I decided to make the switch two weeks ago. I was struggling to write a post about Google App Engine’s free tier when I realized that WordPress’s bulk was slowing me down. I don’t need plugins, or TinyMCE, or multiple users, or post types: I just want to write about technical things that I think are interesting. I’d recently decided that I wanted to write in Markdown, which Jekyll enables by default. I found the official migration documentation, noticed that migrating to Jekyll looked very straightforward, and started building my new blog.

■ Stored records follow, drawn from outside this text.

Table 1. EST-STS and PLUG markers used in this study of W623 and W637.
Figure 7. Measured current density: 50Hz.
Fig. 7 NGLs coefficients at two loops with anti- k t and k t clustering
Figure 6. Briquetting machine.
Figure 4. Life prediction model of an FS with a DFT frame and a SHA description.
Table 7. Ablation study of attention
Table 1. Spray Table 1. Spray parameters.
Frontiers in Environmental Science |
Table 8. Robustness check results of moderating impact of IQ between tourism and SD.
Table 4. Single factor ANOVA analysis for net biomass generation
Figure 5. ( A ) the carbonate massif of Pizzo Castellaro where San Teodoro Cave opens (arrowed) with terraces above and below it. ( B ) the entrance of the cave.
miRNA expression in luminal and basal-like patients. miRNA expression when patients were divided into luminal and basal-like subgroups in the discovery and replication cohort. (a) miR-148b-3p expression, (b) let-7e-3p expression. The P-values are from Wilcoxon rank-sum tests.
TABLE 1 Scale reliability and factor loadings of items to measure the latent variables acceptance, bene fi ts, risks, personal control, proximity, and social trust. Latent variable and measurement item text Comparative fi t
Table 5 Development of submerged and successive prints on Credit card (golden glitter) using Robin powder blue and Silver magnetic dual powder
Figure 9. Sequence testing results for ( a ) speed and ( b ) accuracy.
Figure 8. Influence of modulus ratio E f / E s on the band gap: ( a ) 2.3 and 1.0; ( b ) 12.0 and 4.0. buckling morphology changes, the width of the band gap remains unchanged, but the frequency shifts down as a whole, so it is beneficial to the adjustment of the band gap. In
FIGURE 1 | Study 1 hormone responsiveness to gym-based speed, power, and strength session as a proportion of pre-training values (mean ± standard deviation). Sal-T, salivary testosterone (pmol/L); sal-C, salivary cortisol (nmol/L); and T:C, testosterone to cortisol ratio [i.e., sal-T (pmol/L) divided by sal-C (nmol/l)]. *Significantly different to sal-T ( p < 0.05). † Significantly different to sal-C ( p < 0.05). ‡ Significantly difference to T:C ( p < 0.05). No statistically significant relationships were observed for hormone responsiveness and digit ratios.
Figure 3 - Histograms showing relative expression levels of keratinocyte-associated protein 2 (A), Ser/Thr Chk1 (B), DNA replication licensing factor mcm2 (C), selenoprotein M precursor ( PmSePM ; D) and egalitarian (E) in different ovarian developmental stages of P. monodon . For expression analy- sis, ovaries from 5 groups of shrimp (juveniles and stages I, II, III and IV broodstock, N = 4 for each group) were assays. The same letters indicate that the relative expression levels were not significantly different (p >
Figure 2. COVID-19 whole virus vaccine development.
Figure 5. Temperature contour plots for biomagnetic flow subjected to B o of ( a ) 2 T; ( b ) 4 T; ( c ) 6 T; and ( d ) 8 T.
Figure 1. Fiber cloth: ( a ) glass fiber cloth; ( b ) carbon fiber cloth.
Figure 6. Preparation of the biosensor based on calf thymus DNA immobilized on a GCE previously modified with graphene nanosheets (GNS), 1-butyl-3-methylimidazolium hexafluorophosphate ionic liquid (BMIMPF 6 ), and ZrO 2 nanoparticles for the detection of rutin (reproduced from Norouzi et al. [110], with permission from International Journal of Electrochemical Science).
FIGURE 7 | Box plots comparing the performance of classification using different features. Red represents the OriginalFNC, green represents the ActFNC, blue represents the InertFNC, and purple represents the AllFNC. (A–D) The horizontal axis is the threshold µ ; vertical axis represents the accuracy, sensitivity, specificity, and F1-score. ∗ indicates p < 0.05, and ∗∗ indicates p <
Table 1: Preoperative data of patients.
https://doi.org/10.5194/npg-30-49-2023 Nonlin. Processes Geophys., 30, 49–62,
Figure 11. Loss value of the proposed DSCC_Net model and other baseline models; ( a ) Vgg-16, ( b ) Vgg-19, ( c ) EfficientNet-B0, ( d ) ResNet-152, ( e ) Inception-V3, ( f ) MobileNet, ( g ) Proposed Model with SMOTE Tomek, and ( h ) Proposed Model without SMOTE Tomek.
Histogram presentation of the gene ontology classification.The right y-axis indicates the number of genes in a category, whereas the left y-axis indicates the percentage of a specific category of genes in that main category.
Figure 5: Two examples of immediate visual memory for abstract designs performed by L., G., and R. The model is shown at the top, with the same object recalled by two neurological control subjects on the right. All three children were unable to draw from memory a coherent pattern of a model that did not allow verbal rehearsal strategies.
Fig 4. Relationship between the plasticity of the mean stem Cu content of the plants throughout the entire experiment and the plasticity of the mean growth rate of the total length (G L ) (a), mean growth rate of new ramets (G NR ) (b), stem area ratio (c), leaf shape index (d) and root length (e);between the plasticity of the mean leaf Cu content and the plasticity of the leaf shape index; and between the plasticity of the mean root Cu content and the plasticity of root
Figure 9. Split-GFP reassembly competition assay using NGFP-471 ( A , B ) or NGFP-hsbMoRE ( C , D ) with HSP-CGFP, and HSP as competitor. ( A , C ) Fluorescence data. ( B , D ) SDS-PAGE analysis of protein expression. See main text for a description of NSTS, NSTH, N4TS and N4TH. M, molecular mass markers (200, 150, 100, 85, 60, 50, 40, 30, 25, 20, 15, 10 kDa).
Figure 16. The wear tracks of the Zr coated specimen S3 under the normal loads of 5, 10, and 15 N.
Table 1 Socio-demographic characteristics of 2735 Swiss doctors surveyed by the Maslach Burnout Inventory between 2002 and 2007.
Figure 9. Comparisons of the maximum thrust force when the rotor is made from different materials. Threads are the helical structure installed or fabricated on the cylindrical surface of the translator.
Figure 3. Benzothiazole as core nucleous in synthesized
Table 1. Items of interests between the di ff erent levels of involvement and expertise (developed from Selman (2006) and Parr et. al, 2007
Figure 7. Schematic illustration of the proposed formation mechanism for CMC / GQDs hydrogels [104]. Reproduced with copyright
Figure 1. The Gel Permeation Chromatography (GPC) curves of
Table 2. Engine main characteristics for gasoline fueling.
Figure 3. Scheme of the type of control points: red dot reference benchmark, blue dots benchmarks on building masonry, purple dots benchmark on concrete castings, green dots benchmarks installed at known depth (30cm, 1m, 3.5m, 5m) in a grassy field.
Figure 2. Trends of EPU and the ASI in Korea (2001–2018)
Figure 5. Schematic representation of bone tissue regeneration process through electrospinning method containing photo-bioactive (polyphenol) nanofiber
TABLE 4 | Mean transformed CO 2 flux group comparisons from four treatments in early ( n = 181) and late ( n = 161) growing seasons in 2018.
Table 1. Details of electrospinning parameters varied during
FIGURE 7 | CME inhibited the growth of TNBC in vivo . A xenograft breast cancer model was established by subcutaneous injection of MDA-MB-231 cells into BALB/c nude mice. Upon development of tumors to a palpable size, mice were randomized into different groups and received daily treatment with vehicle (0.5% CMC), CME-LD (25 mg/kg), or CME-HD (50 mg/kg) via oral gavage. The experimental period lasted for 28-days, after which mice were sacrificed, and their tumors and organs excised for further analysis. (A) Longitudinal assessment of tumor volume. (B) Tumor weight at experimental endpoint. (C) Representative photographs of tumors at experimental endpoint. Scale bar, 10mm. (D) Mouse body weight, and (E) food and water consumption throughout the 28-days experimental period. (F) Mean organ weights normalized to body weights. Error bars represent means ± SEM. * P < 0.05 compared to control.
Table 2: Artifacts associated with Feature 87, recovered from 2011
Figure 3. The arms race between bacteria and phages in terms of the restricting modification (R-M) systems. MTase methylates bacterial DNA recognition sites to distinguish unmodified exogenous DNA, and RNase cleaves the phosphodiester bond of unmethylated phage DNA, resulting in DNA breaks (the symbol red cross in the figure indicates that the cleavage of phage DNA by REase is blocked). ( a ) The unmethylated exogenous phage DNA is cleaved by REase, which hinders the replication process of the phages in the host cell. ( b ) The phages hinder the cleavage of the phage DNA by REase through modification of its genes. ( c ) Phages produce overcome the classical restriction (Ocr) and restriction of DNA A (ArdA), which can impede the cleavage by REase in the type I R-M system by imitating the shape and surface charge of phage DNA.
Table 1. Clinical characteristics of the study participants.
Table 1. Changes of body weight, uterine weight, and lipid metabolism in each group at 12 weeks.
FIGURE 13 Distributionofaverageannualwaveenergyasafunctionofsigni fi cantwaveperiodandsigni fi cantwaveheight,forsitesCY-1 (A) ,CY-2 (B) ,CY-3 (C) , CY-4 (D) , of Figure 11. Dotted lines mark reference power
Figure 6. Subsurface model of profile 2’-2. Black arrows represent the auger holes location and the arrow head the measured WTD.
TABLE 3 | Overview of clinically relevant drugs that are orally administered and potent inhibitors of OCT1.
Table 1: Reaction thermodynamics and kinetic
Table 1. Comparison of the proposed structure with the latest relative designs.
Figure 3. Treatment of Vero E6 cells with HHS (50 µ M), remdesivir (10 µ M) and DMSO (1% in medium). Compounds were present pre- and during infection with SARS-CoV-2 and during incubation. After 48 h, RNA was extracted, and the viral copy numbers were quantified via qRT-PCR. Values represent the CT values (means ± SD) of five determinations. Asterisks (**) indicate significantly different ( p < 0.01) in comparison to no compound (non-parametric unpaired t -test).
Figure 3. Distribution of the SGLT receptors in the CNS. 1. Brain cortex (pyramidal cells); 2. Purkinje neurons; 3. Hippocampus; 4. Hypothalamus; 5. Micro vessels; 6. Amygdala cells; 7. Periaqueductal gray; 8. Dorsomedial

I found moving from WordPress to Jekyll very easy. I followed this migration guide and imported all my old posts into Markdown, which after you learn the format is much better for blogging than HTML. I wrote a new theme using the Liquid templating language (there are many example themes you can crib from here), and styled it primarily from the Twitter Bootstrap CSS framework. I put the site on S3 by following Amazon’s guide, and the payoff was immediate: as you can see below, the site’s response time has more than halved.
I’m really glad I’ve switched my blog to Jekyll. There’s less code to maintain, greater flexibility, fewer distractions, and now that my setup is simpler, I feel like my writing has improved. I’d recommend Jekyll to any technical blogger who’s tired of their bloated CMS and who wants to write more efficiently and enjoyably.